Protesters angry at Sri Lanka’s offensive against Tamil Tiger rebels broke into and vandalized the Indian embassy in central London on Monday, police said.
A similar move against the Sri Lankan embassy near London’s Hyde Park was thwarted, but the capital’s Metropolitan Police said two officers were injured in the clashes. Six protesters were arrested at both locations.
MISSILES
“They pushed through [police] and entered the reception area.

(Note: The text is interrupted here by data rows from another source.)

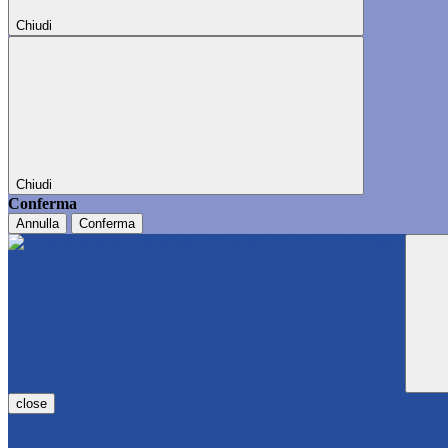
Chiudi
Chiudi
Conferma
Annulla
Conferma
close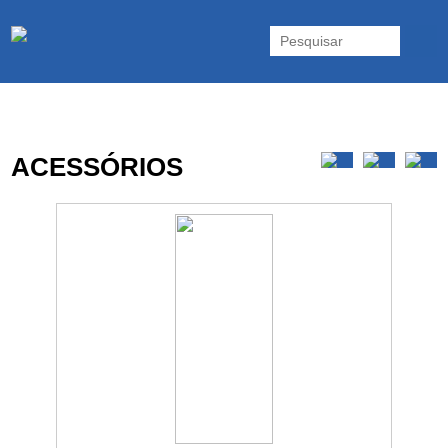
As UPS da Powerwalker são reconhecidas mundialmente. Vasta gama
de UPS Online Monofásicas, Trifásicas, UPS Gaming, UPS Offline,
Inversores e acessórios. Portugal.
ACESSÓRIOS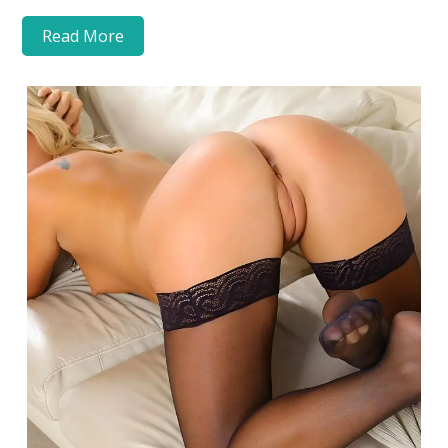
Read More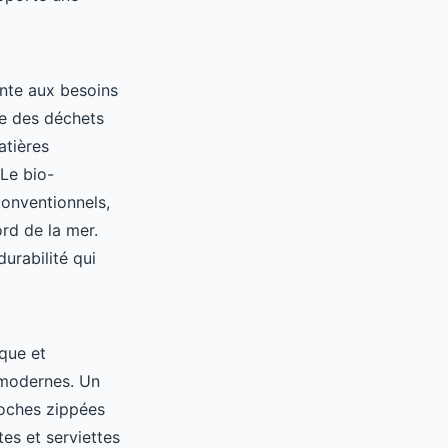
nte aux besoins
ge des déchets
atières
 Le bio-
conventionnels,
ord de la mer.
urabilité qui
que et
 modernes. Un
poches zippées
es et serviettes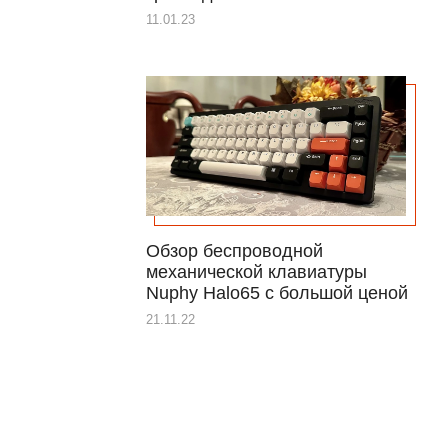
11.01.23
Обзор беспроводной
механической клавиатуры
Nuphy Halo65 с большой ценой
21.11.22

Some of the building’s windows were damaged and missiles thrown at the building itself,” a police spokeswoman said, describing the protest at India House, home to the Indian High Commission.
Police said on Monday afternoon that the 250 or so protesters outside the Sri Lankan embassy had dispersed, while the 175 people or so people gathered outside the Indian embassy left later in the evening as workers moved in to fix the damage.
PROTESTS ABROAD
Tamils and their supporters across the world have mounted a series of demonstrations demanding an immediate end to fighting between Sri Lankan forces and Tamil Tiger separatists after the government largely cornered the rebels in a small strip of land along the northeast coast.
The move puts the Sri Lankan government in a position to defeat the Tigers and end the country’s quarter-century civil war, but the UN says thousands of civilians have been killed in the fighting over the past three months.
HUNGER STRIKES
In Britain, the former colonial power in Sri Lanka, protests included a mass march by at least 100,000 people on April 11, as well as hunger strikes and at least two attempts by protesters to set themselves on fire.
A group of Tamil supporters has been camped outside parliament since April 6.
India, home to a large population of ethnic Tamils, has sent envoys to try to demand a halt to the fighting, but Sri Lanka still rejects talk of ceasefire.